If you use this software in a publication please cite:

>  Pan, S.; Zhu, C.; Zhao, XM.; Coelho, LP. [A deep siamese neural network improves metagenome-assembled genomes in microbiome datasets across different environments](https://doi.org/10.1038/s41467-022-29843-y). *Nat Commun* **13,** 2326 (2022). [https://doi.org/10.1038/s41467-022-29843-y](https://doi.org/10.1038/s41467-022-29843-y)

The self-supervised approach and the algorithms used for long-read datasets (as
well as their benchmarking) are described in

> Pan, S.; Zhao, XM; Coelho, LP. [SemiBin2: self-supervised contrastive learning leads to better MAGs for short- and long-read sequencing](https://doi.org/10.1093/bioinformatics/btad209). *Bioinformatics* Volume 39, Issue Supplement_1, June 2023, Pages i21–i29; [https://doi.org/10.1093/bioinformatics/btad209](https://doi.org/10.1093/bioinformatics/btad209)


## Basic usage of SemiBin

A tutorial of running SemiBin from scratch can be found here [SemiBin tutorial](https://github.com/BigDataBiology/SemiBin_tutorial_from_scratch).


Installation with `conda`:

```bash
conda create -n SemiBin
conda activate SemiBin
conda install -c conda-forge -c bioconda semibin
```

This will install the `SemiBin2` command in your environment.

**The inputs** to the SemiBin are contigs (assembled from the reads) and BAM files (reads mapping to the contigs). In [the docs](https://semibin.readthedocs.io/en/latest/generate/) you can see how to generate the inputs starting with a metagenome.

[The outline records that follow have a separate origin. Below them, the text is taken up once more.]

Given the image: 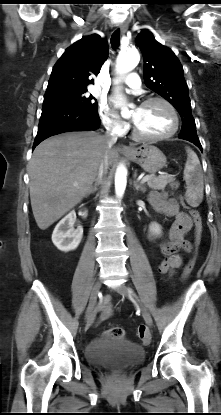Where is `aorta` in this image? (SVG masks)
<instances>
[{"label":"aorta","instance_id":"1","mask_svg":"<svg viewBox=\"0 0 221 415\" xmlns=\"http://www.w3.org/2000/svg\"><path fill=\"white\" fill-rule=\"evenodd\" d=\"M140 61L137 50L123 51L118 55L116 69L120 74H125L133 70ZM127 184V170L123 165H119L115 174V193L118 198L124 195Z\"/></svg>","mask_w":221,"mask_h":415}]
</instances>
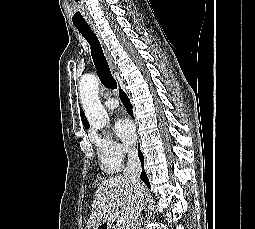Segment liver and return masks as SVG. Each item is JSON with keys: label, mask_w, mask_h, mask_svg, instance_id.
I'll return each mask as SVG.
<instances>
[{"label": "liver", "mask_w": 255, "mask_h": 229, "mask_svg": "<svg viewBox=\"0 0 255 229\" xmlns=\"http://www.w3.org/2000/svg\"><path fill=\"white\" fill-rule=\"evenodd\" d=\"M145 193V187L141 184ZM134 195L132 183L122 175L104 179L96 190L87 228L101 226L119 211L127 221Z\"/></svg>", "instance_id": "liver-1"}]
</instances>
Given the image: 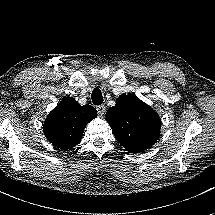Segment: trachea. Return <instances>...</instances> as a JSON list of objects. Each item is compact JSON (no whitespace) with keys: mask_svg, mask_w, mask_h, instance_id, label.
I'll return each mask as SVG.
<instances>
[{"mask_svg":"<svg viewBox=\"0 0 215 215\" xmlns=\"http://www.w3.org/2000/svg\"><path fill=\"white\" fill-rule=\"evenodd\" d=\"M91 98H92V102L95 104V105H100L102 104L103 102V96H102V93H101V90L96 87L93 92H92V95H91Z\"/></svg>","mask_w":215,"mask_h":215,"instance_id":"1","label":"trachea"}]
</instances>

Running with single-sample binning (for example: human gut samples):

```bash
SemiBin2 single_easy_bin -i contig.fa -b S1.sorted.bam -o output --environment human_gut
```

(if you are using contigs from long-reads, add the `--sequencing-type=long_read` argument).

Running with multi-sample binning:

```bash
SemiBin2 multi_easy_bin -i contig_whole.fa -b *.sorted.bam -o output
```

**The output** includes the bins in the `output_bins` directory (including the bin.\*.fa and recluster.\*.fa).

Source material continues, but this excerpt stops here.